The lifecycle of data does not have to end when you feed it into a model!

You can even think of the model itself, and any analyses (e.g. predictions) you make based on it, as new data. These can in turn be made available to support further research or other work.

You may want to consider uploading them to cloud storage (like S3) or a provider like [Zenodo](https://zenodo.org/).

When releasing your datasets, it is useful to put them in a standard format (such as CSV or JSON) that will be easy for others to read. You should also include **metadata** that explains how the data was generated and what it contains.

Sharing the model itself is less straightforward, but there are still ways that you can make it available. You could:
- build an application that you can distribute
- create a web service that people can call with their own data to get your trained model's outputs
- **serialize** the model and share it

Serealization (convert the trained model code into a string which can be loaded and executed) is perhaps the simplest but is not always trivial.

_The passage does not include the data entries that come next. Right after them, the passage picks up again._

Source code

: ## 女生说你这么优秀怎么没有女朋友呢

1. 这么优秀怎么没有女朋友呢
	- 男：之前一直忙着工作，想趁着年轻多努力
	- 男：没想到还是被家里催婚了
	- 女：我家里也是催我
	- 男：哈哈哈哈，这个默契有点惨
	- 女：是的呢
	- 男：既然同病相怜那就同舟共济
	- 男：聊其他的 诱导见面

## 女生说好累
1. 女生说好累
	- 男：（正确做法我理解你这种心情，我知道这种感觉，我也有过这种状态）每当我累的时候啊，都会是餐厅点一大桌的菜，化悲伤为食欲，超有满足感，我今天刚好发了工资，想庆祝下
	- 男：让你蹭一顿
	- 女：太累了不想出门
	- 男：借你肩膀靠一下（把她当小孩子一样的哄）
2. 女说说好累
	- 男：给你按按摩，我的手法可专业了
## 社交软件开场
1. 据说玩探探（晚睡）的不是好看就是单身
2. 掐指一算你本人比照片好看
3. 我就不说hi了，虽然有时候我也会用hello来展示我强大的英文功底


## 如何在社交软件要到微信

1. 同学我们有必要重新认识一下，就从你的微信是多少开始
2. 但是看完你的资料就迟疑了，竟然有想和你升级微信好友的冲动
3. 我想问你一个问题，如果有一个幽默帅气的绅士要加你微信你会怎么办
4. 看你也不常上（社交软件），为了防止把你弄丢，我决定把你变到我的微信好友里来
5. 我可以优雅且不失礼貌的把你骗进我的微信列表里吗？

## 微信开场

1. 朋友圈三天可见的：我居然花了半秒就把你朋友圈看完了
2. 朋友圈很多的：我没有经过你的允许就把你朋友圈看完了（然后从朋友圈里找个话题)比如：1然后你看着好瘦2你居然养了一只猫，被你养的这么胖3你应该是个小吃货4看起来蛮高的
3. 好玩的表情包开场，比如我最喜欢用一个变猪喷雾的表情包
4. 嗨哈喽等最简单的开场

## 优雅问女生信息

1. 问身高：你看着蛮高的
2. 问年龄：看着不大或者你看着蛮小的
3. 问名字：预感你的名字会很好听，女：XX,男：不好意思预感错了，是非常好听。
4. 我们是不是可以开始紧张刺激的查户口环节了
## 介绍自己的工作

Fortunately, Python's [`pickle`](https://docs.python.org/3/library/pickle.html) library can serialize a range of objects, including `scikit-learn` models, allowing you to [store and share trained models like static files](https://scikit-learn.org/stable/modules/model_persistence.html).

The [**FAIR principles**](https://www.go-fair.org/fair-principles/) are a guide for sharing research data outputs. They encourage you to ensure that your data is:
- Findable
- Accessible
- Interoperable
- Reusable

## Summary
- Data needs to go through a number of steps before it can used in a model.
- Doing this process programmatically, not manually, leaves a record and facilitates repetition and verification.
- Remote access to data is becoming increasingly important as size grows.